### Objective
Enter every line of the items below into a Markdown table with the columns Row and Line. Number the rows in order and omit blank lines.
---------- Task data
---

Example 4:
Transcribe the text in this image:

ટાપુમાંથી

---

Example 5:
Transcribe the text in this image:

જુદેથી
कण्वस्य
--------------------
### Complete response
| Row | Line |
|---|---|
| 1 | --- |
| 2 | Example 4: |
| 3 | Transcribe the text in this image: |
| 4 | ટાપુમાંથી |
| 5 | --- |
| 6 | Example 5: |
| 7 | Transcribe the text in this image: |
| 8 | જુદેથી |
| 9 | कण्वस्य |